Thanks Peter and Nuno.

Based on this I am thinking of following revised plan:-

1. Set up a connector in O365 to Mimemcast with "*" as the recipient domains and disabling the "Outbound to OnPremisesServerGUID" connector.
And then running the Hybrid configuration wizard to remove the centralised mail flow setting.
This should make the email flow from O365 directly to mimecast instead of going through on premises server.
I need to ensure that O365 spf is included in our spf (for all our domains).

2. Leave current exchange server that relays mail on-premises. Does that only need the CAS role (exchange 2013)?

3. Change Mimecast to route mail to OurO365TenantName.mail.onmicrosoft.com rather then our on-premises servers.
4. Remove following connector from on-premises server to make it route mail through O365:
Identity AddressSpaces Enabled
-------- ------------- -------
Exchange On-Premise to Mimecast {SMTP:*;50} True

Do you see any problems with this plan.

@m_c_7 

 

The plan sounds good yes. Only other suggestion I would have is to install a new Exchange 2016 Server to be the hybrid management server.  If you have O365 Enterprise licences in your tenant you will be eligible for a free Exchange 2016 hybrid licence key (on the condition that no mailboxes are hosted on that server).  Running the HCW on the new Exchange 2016 server will detect this eligibility when you sign in to O365 and assign the licence.

 

Not an essential step, but it gives you the current supported hybrid configuration.  Once you have the Exchange 2016 server installed, you can move the arbitration and discovery management mailboxes etc over to it, and create a connector for SMTP relay.  Then you will be free to decommission the older Exchange Servers (assuming you have no remaining on-premises mailboxes of course).

Hi @m_c_7,

 

The process seems good for your scenario.

 

Best Regards,
Nuno Árias Silva 

@PeterRising @Nuno Silva 

Thanks Peter and Nuno.

thanks ...we might move the internal apps to O365 smtp relay to allow redundancy (as a single exchange server will not have redundancy)

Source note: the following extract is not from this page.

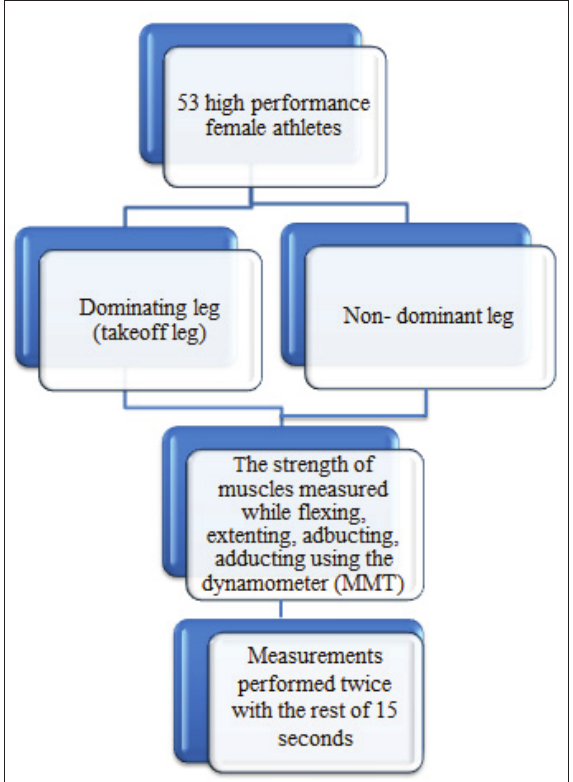
Figure 1. Course of the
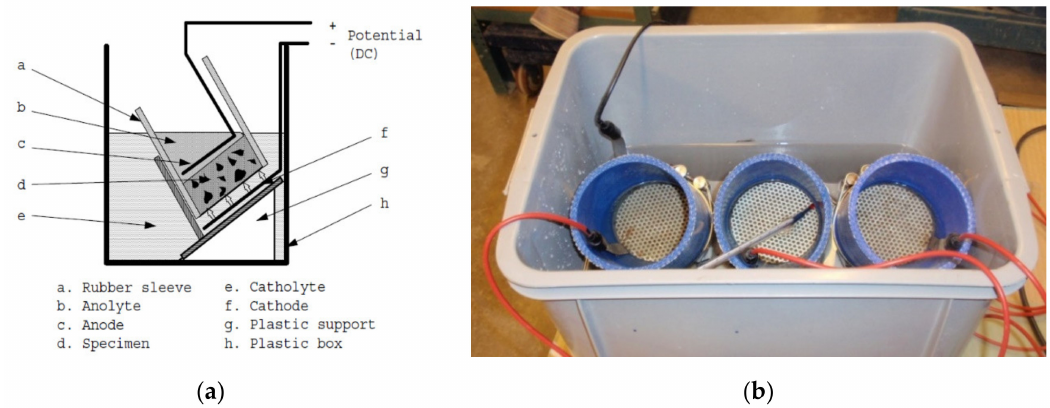
Figure4. TestsetupoftheRapidChlorideMigrationtest. ( a )Schematicrepresentation[10]; ( b )Execution of the tests.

But keep 1 server for mailbox management purposes.
Also, does this single exchange server (that we need to keep on-prem) need to have the CAS and mailbox server roles....or we can install the console only on this server for mailbox mgmt purposes only?

I am trying to see if MTA can be removed from the one server that needs to be left there.

@m_c_7 

 

You will need to install the mailbox role.  You can't install Exchange 2016 without it.  Exchange 2016 consolidates roles from previous versions into only two roles which are Mailbox and Edge Transport.

Hi @m_c_7,

 

As @PeterRising said, you will need to install the mailbox role to have a full exchange installed and supported.

 

Best Regards,
Nuno Árias Silva 

@PeterRising 

At the moment we will be keeping 1 exchange 2013 server (may upgrade later to 2016 and license it using HCW as per your advise). So I guess I will need both CAS and mailbox roles on it?

So is there no way to get rid of MTA on it?